Provided text ::
________________________________________

We thought we heard a little sigh of relief coming from 1500-meter competitors around the world during Hassan’s post-race interview, when she indicated that she’s most likely going to focus on the 5,000 and 10,000 meters heading into the Tokyo Games. On Saturday, Hassan, who opted for a plain white Nike tank and black shorts instead of the standard Nike racing kit, shot well ahead of the rest of the field at the beginning of the race and went on to dominate, finishing in 14:35.34.
Hassan, 28, who represents the Netherlands, won the 1500 meters and the 10,000 meters gold medals in an unprecedented double at the 2019 world championships. A former member of the defunct Nike Oregon Track Club, she’s now coached by Tim Rowberry.
After the race, Hassan said that she used the opportunity to test her fitness and continue to get reacquainted with the racing after such a long pandemic layoff. She’ll try her hand at the 800 meters next, she added, which she hasn’t raced in three years. And why not? Her current best is 1:56.81.
Have you met Josette Norris yet?
Norris, a 25-year-old Georgetown University alumna who trains with Reebok Team Boston (a training group that is somewhat confusingly based in Charlottesville, Virginia, and coached by Chris Fox, former coach at Syracuse). She started the 5,000-meter race with a 15:19.31 personal best and left the track with a 14:51.42 PR, so it seems attention is due. In April, Norris won the 1500 meters at Drake Relays, too, in 4:06.17.

________________________________________

Source data ::
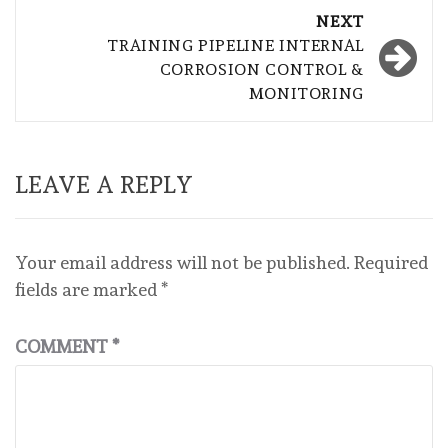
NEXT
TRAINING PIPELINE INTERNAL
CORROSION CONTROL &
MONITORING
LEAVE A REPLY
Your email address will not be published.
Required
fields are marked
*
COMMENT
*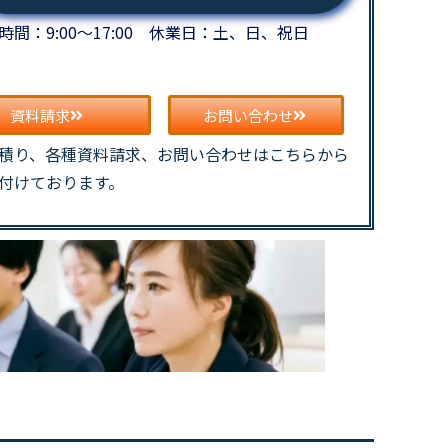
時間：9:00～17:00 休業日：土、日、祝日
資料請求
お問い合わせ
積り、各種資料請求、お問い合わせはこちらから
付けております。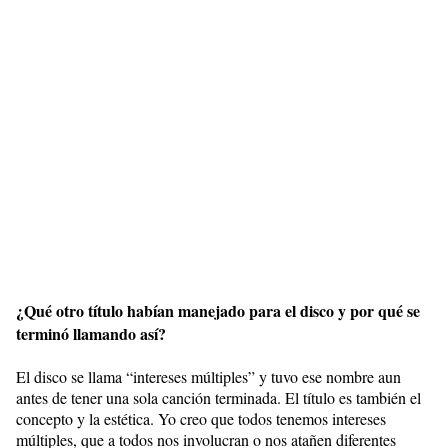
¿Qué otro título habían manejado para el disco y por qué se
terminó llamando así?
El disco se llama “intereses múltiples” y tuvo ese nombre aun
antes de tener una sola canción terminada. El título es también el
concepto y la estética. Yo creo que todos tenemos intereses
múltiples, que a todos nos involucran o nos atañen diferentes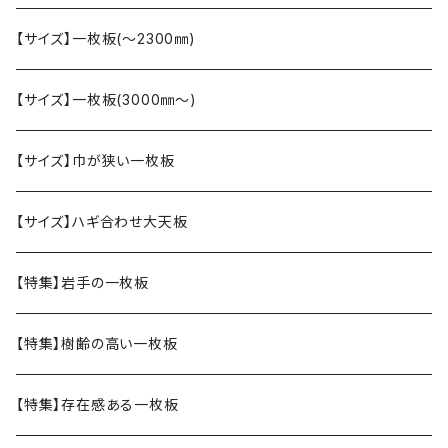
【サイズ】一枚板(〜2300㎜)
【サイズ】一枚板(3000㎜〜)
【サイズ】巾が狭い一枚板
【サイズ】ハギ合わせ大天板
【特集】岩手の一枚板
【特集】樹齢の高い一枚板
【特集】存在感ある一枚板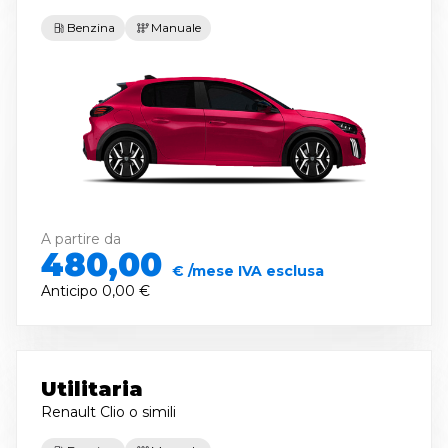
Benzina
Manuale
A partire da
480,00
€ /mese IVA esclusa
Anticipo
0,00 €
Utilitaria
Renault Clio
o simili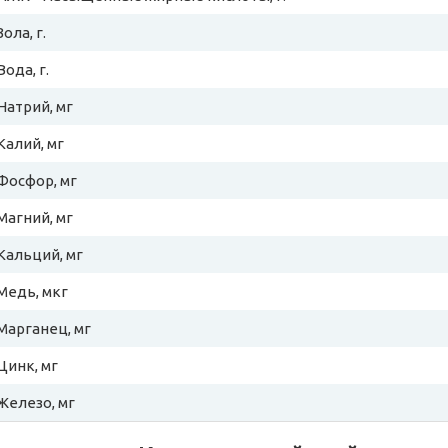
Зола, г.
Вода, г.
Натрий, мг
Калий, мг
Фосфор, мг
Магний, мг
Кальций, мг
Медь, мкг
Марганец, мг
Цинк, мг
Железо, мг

________________________________________

Required tasks ::
a) According to the race report, who coaches Hassan now?
b) Translate this sentence from the race report into Spanish: "She’ll try her hand at the 800 meters next, she added, which she hasn’t raced in three years."
The rows are separate material and have no connection to the race report.

Outputs in order ::
a) Tim Rowberry

b) Lo próximo será probar suerte en los 800 metros, añadió, una distancia que no ha corrido en tres años.